On 07/07/2009 08:21 AM, Peter TB Brett wrote:
> On Tue, 07 Jul 2009 07:16:04 -0500, Bill Gatliff<bgat@xxxxxxxxxxxxxxx>
> wrote:
>    
>> Anthony Blake wrote:
>>      
>>> I would prefer to implement this sort of functionality with topological
>>> directives or constraints, and avoid geometric constraints if possible.
>>>
>>>        
>> Kind of like providing the circuit-board equivalent of a geological
>> topographical/relief map, so the algorithms know where the "valleys"
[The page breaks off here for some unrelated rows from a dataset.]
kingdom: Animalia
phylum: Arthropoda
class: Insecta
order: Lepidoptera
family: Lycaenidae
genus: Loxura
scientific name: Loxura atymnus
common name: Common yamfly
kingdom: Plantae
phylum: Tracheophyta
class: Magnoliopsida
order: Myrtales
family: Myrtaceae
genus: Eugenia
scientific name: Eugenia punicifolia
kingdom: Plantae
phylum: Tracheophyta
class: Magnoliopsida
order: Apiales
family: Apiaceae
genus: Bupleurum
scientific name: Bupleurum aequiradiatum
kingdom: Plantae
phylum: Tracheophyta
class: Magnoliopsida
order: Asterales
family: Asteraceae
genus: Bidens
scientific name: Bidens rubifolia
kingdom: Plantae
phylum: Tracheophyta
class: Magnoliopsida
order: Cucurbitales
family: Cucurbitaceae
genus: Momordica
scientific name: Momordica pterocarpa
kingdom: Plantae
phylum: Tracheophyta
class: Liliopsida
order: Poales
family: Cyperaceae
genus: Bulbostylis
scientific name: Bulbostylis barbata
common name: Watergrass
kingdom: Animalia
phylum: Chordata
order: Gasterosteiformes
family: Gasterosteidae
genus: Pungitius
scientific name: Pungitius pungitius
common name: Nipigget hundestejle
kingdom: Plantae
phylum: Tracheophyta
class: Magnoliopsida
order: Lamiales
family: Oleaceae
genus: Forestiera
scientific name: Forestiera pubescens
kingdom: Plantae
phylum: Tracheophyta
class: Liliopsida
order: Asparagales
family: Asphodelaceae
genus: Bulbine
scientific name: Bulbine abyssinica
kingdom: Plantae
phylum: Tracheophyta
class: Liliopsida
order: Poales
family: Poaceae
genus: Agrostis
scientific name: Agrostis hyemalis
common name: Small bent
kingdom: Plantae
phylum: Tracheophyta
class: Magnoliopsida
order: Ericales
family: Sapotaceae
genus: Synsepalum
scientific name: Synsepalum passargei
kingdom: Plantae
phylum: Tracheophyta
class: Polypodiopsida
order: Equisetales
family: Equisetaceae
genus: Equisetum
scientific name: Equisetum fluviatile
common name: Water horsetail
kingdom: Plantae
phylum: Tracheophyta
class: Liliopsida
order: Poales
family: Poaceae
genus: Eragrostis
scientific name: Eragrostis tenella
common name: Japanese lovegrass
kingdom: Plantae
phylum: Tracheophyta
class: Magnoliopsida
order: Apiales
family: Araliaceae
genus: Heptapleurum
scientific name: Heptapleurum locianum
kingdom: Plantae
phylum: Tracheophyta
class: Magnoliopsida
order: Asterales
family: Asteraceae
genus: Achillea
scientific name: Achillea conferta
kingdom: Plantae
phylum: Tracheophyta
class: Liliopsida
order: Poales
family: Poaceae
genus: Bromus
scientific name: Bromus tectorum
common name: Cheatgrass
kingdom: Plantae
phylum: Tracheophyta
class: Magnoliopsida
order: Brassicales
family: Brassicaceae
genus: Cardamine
>> (preferred paths) and "peaks" (mountains, don't climb them unless
>> necessary) are?  And the lakes, airports, Area 51's, etc....  Except
>> that with circuit boards it would be more than 3-D, because some of the
>> mountains would be abstract things like excessive trace length (which
>> might later trigger the addition of a via and then a retry), DRC rules,
>> desire to avoid the extreme edges of the board, and so on...  An [n]-D
>> "relief map"...
>>      
> Yes, you've just described geometric constraints in great detail. :P As I
> understand it, topological constraints are something completely different!
>
>    
A little late to the discussion, but here's my $0.02: topological router 
is the only practical way of finding prospective routes between two 
points, but the geometric constraints are what really matter (provided a 
path is found!) to the performance of the circuit.
So once a topological solution is provided, optimizing artificial 
potential or cost functions based on geometric and electromagnetic 
criteria would be the best way to route within a Voronoi cell, possibly 
with an edge from the corresponding Delaunay diagram as a starting 
candidate.  (It looks like this may be the way it's done already?) If 
multiple paths are found, the 'best' path would be chosen by evaluating 
the cost functions.

Moreover - the cost multiples could be assigned to each branch of a net 
(or groups of branches), e.g. the distance from a USB connector to the 
receiver chip would be very high, the difference in the distance between 
a parallel interface is high, the area between two differential traces, 
etc.  This would provide a *lot* of smarts to the autorouter, and maybe 
expanded to an auto-place routine, as well.

Anthony - the router is looking fantastic!